David Millar out-sprinted his breakaway companions to claim victory on Tour de France stage 12.
Twelve years after winning the prologue on his Tour debut, the 35-year-old Scot was triumphant on the 226-kilometre route from Saint-Jean de Maurienne to Annonay-Davezieux after a day-long escape.
Millar (Garmin-Sharp) won the dash to the line from Jean-Christophe Peraud (Ag2r La Mondiale), who finished second after the duo broke clear of their other breakaway companions in the final 3km. It was the fourth British stage win of the 2012 Tour after victories for Team Sky trio Mark Cavendish, Chris Froome and Bradley Wiggins.
Egoi Martinez (Euskaltel-Euskadi) won the sprint for third place, five seconds behind Millar, with Cyril Gautier (Europcar) fourth and Robert Kiserlovski (Astana) fifth.
The peloton contested the race for sixth, with Matt Goss (Orica-GreenEdge) beating Peter Sagan (Liquigas-Cannondale), who was frustrated by the Australian apparently veering off his line in the finale. It was possible Goss would be relegated for the manoeuvre.
Wiggins was part of the peloton which rolled in seven minutes 54 seconds behind Millar and retained the race leader's yellow jersey for a fifth day.
Froome remained second, 2mins 5secs behind, with Vincenzo Nibali (Liquigas-Cannondale) 2:23 back in third and defending champion Cadel Evans (BMC Racing) 3:19 adrift in fourth. But the day - the 45th anniversary of the death of Britain's first maillot jaune, Tom Simpson - belonged to Millar, the most recent Briton to lead the Tour before Wiggins.
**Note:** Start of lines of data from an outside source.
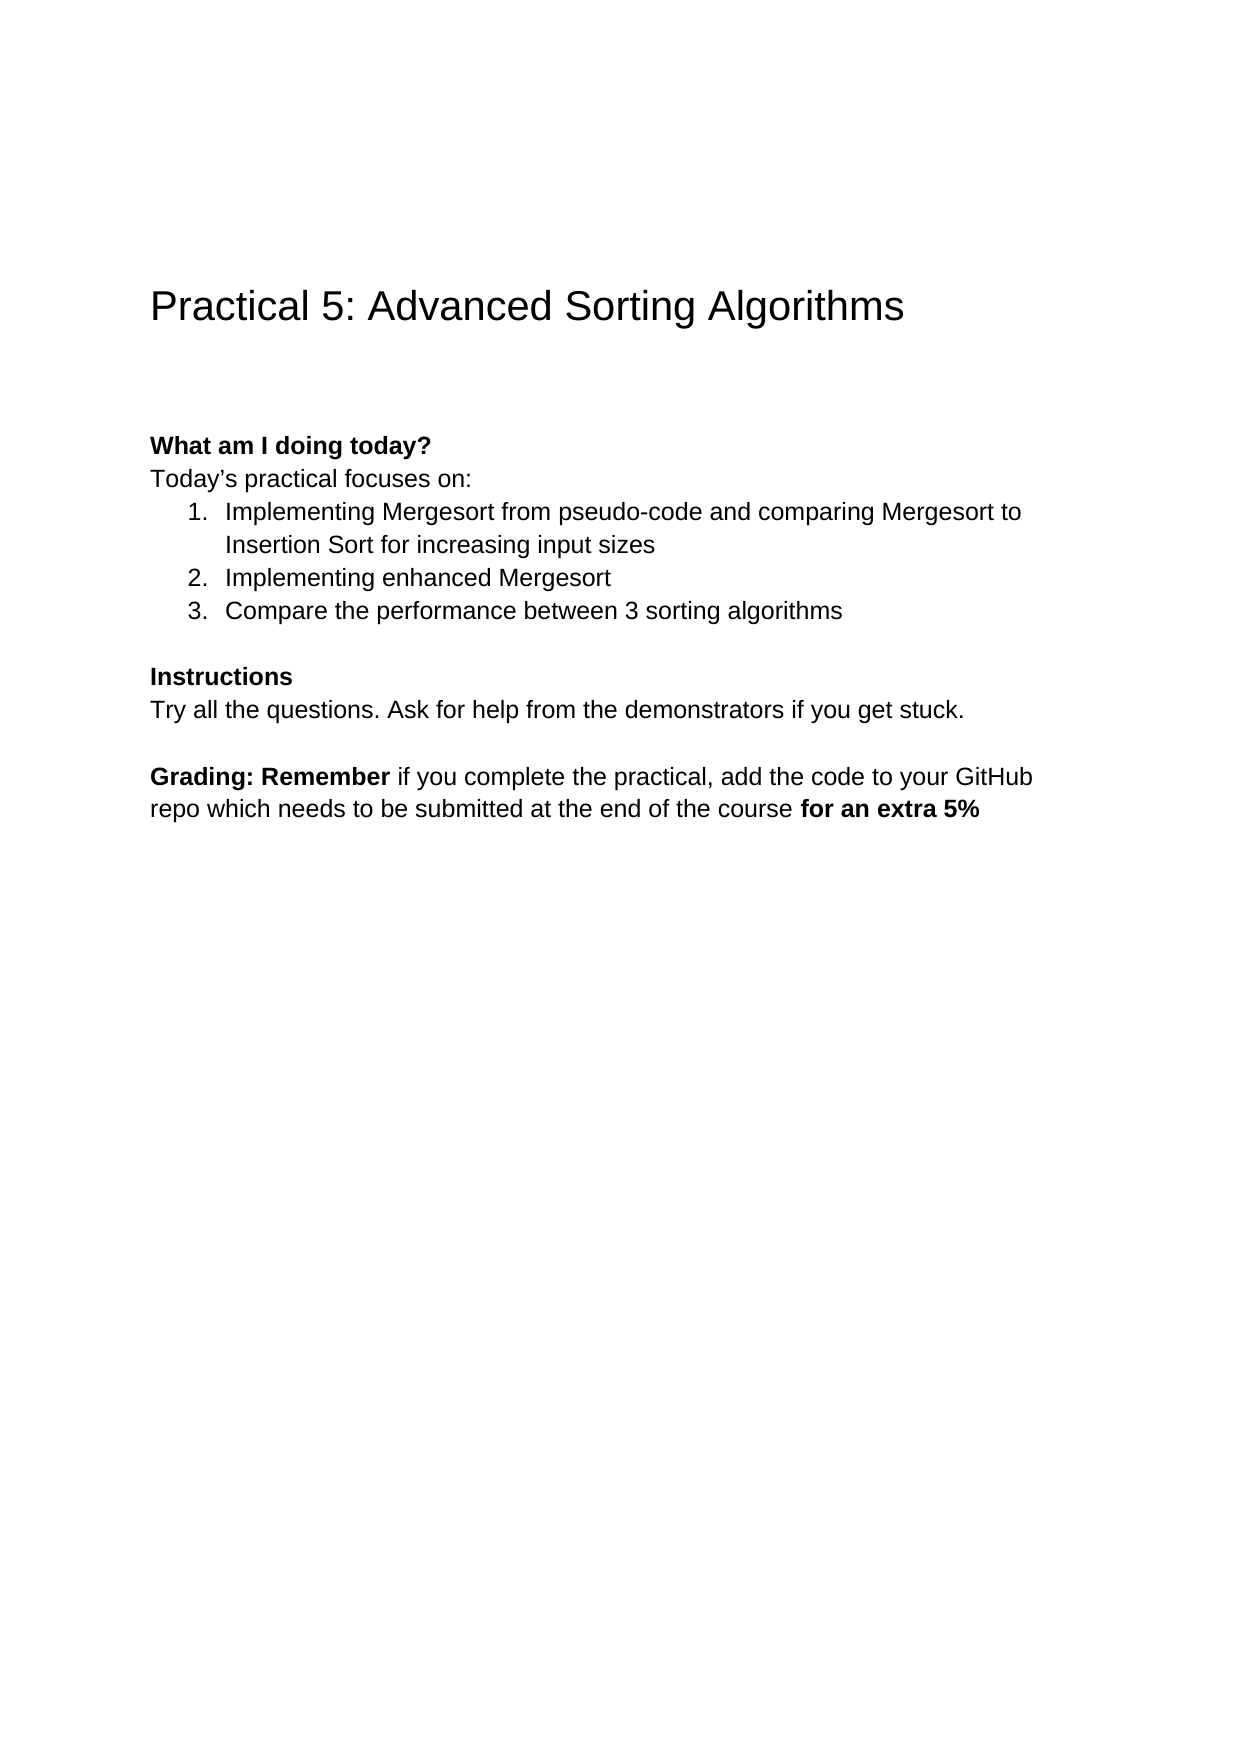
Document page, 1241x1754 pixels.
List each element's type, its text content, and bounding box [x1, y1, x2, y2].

text What am I doing today? [150, 431, 1090, 460]
list Implementing Mergesort from pseudo-code and comparing Mergesort to Insertion Sort for increasing input sizes [187, 497, 1090, 559]
list Implementing enhanced Mergesort [187, 563, 1090, 592]
subtitle Practical 5: Advanced Sorting Algorithms [150, 281, 1090, 329]
list Compare the performance between 3 sorting algorithms [187, 596, 1090, 625]
text Grading: Remember if you complete the practical, add the code to your GitHub repo which needs to be submitted at the end of the course for an extra 5% [150, 761, 1090, 823]
text Today’s practical focuses on: [150, 464, 1090, 493]
text Try all the questions. Ask for help from the demonstrators if you get stuck. [150, 695, 1090, 724]
text Instructions [150, 662, 1090, 691]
It was an emotional success after a two-year suspension following his admission in 2004 that he took the banned blood-booster EPO.
Millar, now a fervent anti-doping campaigner, won the 13th stage to Bezier in 2002, but asked for his time-trial win on stage 19 in 2003 to be wiped from the record books after his confession.
His attempt to win in Barcelona on a solo escape in 2009 was snuffed out by the peloton, but now he has his third triumph in his 11th Tour. Two weeks on Saturday Millar is set to compete in his first Olympics in 12 years after the British Olympic Association's bylaw banning those with prior doping bans was scrapped.